Met betrekking tot weduwen zegt de Qor-aan hierover het volgende:
En diegenen uwer, die sterven en vrouwen achterlaten, (hun vrouwen) moeten vier maanden en tien dagen wachten. Wanneer zij het einde der wachtperiode hebben bereikt, zal er op u geen zonde rusten voor hetgeen zij voor zichzelf op behoorlijke wijze doen; Allah weet, wat gij doet. (2:234).

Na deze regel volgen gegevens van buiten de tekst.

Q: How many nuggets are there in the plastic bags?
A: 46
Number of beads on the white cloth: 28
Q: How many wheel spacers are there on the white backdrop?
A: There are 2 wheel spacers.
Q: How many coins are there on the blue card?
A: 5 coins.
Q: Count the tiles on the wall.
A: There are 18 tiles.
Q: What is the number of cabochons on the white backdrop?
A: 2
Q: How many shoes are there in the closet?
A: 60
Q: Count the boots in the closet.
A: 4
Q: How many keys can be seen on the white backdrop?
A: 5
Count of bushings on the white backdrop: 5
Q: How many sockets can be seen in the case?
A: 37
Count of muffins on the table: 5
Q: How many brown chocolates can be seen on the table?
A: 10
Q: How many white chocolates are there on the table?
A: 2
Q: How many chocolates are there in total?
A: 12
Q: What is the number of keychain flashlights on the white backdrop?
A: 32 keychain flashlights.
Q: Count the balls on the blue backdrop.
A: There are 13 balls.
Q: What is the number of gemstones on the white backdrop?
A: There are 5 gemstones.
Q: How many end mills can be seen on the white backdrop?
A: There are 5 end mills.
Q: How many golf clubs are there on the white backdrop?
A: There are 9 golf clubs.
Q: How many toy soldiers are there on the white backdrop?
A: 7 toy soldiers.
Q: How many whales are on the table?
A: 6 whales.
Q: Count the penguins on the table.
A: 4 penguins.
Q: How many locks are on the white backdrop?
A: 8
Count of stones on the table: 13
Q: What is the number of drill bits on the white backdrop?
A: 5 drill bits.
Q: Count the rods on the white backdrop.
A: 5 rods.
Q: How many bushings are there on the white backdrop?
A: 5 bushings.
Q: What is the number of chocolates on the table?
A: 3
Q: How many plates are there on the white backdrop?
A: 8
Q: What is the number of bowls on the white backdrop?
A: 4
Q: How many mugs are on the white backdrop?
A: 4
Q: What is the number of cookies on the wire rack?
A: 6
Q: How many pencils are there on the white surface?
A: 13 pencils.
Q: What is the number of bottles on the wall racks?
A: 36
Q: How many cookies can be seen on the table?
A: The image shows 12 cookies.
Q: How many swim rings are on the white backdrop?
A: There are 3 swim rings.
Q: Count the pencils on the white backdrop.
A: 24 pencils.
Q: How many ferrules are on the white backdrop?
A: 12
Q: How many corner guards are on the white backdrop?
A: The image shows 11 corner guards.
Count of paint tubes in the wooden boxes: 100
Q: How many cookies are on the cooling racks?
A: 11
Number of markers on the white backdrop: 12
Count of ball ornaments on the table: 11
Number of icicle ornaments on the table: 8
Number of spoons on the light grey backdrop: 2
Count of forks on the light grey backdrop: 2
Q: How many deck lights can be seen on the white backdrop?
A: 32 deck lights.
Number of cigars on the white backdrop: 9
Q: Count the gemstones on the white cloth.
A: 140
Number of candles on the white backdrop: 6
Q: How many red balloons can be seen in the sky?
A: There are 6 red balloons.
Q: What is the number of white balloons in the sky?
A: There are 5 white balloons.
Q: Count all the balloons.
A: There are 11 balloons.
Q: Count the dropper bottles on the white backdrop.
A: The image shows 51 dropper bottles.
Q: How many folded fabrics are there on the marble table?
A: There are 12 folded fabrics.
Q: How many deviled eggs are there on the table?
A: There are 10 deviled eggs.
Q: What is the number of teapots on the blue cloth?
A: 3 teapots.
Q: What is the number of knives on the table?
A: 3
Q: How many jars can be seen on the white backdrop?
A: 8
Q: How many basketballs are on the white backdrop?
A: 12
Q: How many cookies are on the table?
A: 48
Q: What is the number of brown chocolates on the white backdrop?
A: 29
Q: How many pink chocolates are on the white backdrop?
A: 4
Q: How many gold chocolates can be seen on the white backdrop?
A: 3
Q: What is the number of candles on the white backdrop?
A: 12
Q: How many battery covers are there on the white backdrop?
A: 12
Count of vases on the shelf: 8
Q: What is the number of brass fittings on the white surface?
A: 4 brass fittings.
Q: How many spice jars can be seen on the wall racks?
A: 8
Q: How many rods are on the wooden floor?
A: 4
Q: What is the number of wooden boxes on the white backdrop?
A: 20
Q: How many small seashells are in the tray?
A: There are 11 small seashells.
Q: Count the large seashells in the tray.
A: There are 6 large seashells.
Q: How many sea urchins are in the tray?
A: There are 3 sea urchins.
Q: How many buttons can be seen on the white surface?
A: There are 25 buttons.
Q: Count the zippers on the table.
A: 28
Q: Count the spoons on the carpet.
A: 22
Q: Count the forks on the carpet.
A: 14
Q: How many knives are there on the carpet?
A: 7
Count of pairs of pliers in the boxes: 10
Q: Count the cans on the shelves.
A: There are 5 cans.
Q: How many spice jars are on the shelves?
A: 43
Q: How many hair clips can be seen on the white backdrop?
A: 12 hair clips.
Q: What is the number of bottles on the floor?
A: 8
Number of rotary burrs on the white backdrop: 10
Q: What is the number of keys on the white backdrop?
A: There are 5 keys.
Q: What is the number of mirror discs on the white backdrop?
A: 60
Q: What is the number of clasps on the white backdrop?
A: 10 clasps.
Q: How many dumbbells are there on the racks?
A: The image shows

Weduwen hebben dus ook het recht om te hertrouwen, zelfs in de periode dat in de bovenstaande vers van de Qor-aan wordt genoemd. En indien zij dit inderdaad doen, moeten zij afstand doen van hun recht op levensonderhoud(volgens overlevering) gedurende de rest van het jaar. Er moet echter niet vergeten worden dat de invloed van de ‘Idjbar’ dat aan de vader of opvoeder wordt toegekend, volgens de Maaliki madhab, overheerst bij het zoeken van een partner in alle bovengenoemde gevallen, nl. of de dochter of het pleegkind nou een maagd is, gescheiden is of weduwe.